A, Taqman anlaysis of ANRIL and INK4/ARF transcripts was conducted and normalized as described in Materials and Methods. Correlations between ANRIL and INK4/ARF transcripts in 106 primary peripheral blood T-lymphocytes (PBTLs) were determined using linear regression. The R value for each pair-wise comparison is shown, with those achieving significance (p<0.05) depicted in blue. Due to limitations in sample availability, ANRIL 1-2 and ANRIL 14-5 levels were determined in only a subset of individuals (n = 94 and 98, respectively). B, The relative expression of ANRIL1-2, 14-5 and 18-19 normalized as in ‘A’ is plotted versus rs10757278 genotype. p-values were determined by a two-sided t-test.

Figure 6. Deep sequencing of 9p21 in pools of rs10757278 homozygotes.

A, The region captured using DNA sequence capture technology is shown on the ‘Tiling’ track. The ‘Unique’ track shows the Duke 35 bp Uniqueness information as provided in the UCSC Genome Browser. The bar at the top of the figure represents the 53 kb risk interval previously defined by Broadbent et al. . B, Venn diagrams depicting SNP calls for the AA (left) and GG (right) samples using three different algorithms. C, Using the UCSC Genome Browser, SNPs identified by next-generation DNA sequencing are depicted across the captured region of 9p21. The ‘Discovered’ track shows the polymophisms identified by two or more algorithms in either the pooled AA or GG sample. SNPs unique to each genotype are shown below. The ‘Unique Splice’ track depicts the location of the 4 SNPs, unique to the GG sample, which modify cis-acting splice regulation sites (See also Table S1).

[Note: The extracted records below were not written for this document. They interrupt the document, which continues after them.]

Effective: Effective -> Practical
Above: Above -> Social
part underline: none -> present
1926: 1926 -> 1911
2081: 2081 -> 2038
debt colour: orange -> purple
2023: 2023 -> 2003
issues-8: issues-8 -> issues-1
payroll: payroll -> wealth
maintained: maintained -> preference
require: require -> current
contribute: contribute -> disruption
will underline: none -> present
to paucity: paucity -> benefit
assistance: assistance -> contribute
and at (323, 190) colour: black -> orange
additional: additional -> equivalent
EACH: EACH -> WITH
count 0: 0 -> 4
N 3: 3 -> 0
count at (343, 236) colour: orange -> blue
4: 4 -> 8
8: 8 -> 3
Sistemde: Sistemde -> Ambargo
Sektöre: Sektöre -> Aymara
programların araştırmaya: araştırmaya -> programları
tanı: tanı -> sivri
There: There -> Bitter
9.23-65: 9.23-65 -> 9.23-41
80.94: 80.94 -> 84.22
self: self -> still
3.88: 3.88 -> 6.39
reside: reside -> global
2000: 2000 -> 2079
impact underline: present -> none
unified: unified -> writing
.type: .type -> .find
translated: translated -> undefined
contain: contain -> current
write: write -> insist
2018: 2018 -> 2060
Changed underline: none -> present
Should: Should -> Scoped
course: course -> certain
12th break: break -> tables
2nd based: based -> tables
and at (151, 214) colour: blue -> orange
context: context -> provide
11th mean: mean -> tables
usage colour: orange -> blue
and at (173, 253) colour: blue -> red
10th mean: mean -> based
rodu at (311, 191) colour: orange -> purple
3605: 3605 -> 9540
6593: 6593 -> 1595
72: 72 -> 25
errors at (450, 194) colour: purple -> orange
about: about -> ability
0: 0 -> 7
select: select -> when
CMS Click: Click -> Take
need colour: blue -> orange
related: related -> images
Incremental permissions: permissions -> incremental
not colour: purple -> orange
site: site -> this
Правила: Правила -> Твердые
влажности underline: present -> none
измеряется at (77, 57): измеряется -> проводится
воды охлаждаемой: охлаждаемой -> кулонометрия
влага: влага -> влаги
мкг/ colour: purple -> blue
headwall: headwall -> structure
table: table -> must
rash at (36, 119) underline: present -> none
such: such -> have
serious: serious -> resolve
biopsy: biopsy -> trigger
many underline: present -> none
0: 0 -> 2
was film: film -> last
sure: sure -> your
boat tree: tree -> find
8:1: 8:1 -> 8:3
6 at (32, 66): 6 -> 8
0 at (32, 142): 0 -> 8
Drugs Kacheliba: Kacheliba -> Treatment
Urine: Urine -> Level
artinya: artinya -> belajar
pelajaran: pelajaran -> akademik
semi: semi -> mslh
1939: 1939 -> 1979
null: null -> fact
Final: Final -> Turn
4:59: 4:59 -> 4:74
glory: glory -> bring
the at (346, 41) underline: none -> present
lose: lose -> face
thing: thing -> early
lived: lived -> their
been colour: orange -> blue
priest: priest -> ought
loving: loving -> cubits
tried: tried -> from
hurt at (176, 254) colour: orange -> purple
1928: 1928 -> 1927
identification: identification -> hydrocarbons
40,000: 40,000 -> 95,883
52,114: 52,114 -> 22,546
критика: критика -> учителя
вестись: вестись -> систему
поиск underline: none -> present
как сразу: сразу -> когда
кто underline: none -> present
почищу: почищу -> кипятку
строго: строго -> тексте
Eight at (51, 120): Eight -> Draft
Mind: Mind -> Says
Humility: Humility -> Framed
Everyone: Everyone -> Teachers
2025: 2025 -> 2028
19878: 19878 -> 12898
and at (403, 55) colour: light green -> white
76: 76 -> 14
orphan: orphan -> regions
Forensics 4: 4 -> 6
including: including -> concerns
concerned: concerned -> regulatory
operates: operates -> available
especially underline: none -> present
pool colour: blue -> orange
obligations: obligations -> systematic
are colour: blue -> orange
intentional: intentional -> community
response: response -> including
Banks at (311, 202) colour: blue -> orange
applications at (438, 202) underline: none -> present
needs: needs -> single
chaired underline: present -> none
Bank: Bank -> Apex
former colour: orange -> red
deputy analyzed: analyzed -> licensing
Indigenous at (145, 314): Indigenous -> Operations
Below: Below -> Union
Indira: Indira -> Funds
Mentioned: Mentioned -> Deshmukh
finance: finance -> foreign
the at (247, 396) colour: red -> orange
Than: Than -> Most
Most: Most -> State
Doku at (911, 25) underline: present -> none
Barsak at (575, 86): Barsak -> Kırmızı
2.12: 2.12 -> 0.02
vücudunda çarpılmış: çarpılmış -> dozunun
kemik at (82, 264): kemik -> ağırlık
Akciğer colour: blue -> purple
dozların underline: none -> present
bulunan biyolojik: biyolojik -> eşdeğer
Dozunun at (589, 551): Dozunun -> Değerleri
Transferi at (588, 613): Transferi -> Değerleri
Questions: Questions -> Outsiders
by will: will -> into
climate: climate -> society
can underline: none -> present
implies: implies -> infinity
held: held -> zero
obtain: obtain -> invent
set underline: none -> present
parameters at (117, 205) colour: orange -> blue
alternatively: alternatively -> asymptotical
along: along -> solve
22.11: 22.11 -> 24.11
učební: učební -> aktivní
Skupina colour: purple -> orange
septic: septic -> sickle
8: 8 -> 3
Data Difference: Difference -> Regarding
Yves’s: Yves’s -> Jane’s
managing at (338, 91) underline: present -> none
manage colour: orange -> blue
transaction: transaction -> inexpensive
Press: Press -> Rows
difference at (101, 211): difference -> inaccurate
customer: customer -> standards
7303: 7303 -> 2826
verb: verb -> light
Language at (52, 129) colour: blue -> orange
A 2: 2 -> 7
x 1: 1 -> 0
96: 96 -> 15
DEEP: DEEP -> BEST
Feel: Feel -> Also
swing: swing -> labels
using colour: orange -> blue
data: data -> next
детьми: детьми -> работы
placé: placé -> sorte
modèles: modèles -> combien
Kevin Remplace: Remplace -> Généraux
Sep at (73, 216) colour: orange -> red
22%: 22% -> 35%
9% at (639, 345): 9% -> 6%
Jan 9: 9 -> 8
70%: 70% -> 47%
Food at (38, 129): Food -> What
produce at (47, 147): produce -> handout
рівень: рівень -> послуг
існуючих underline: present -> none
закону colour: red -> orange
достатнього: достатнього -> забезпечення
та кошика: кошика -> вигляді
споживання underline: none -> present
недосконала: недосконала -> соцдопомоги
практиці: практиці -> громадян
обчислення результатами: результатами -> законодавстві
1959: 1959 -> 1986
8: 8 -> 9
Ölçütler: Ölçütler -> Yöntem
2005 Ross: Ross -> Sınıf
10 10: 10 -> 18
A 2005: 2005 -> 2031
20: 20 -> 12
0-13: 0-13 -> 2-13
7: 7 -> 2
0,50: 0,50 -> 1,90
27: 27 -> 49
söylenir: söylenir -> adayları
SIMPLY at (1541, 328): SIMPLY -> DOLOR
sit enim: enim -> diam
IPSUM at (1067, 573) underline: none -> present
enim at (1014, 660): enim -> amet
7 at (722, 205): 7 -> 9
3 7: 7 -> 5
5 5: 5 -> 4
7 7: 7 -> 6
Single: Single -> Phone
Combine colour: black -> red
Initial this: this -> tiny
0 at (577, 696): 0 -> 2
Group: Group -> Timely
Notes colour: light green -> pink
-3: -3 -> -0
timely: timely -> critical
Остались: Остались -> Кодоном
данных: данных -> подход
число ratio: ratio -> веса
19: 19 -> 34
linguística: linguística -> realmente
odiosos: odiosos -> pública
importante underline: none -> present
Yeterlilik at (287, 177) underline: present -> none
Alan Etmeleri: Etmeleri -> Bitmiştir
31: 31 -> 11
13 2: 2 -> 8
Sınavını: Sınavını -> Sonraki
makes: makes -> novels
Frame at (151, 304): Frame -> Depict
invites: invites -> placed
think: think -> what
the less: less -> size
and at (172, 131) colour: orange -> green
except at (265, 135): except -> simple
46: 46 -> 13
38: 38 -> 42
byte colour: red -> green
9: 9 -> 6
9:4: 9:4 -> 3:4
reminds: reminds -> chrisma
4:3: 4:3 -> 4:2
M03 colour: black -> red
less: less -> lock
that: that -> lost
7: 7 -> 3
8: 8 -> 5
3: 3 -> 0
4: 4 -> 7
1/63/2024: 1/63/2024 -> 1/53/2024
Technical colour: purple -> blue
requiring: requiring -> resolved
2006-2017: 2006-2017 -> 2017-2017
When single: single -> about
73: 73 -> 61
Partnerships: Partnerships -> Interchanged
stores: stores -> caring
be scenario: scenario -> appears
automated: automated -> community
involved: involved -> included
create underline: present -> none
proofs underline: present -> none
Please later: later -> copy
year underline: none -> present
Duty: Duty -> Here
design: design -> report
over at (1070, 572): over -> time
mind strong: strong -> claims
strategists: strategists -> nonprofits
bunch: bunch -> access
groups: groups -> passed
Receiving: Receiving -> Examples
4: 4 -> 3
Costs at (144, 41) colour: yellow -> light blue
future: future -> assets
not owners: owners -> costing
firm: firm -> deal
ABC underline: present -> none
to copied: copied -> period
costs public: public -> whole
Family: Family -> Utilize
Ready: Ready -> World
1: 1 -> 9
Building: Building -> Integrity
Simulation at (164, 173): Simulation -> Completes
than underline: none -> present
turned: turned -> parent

Figure 7. Model showing how 9p21 polymorphisms influence ANRIL isoform production to modulate INK4/ARF gene transcription.

PcG complexes (e.g. PRC-1) are targeted to the coding INK4/ARF locus by ANRIL, and modulate its repression. Nascent ANRIL transcripts are spliced to produce circular ANRIL species (cANRIL). Causal variants in the ASVD risk interval modulate ANRIL transcription or splicing to influence INK4/ARF expression. See discussion for further description.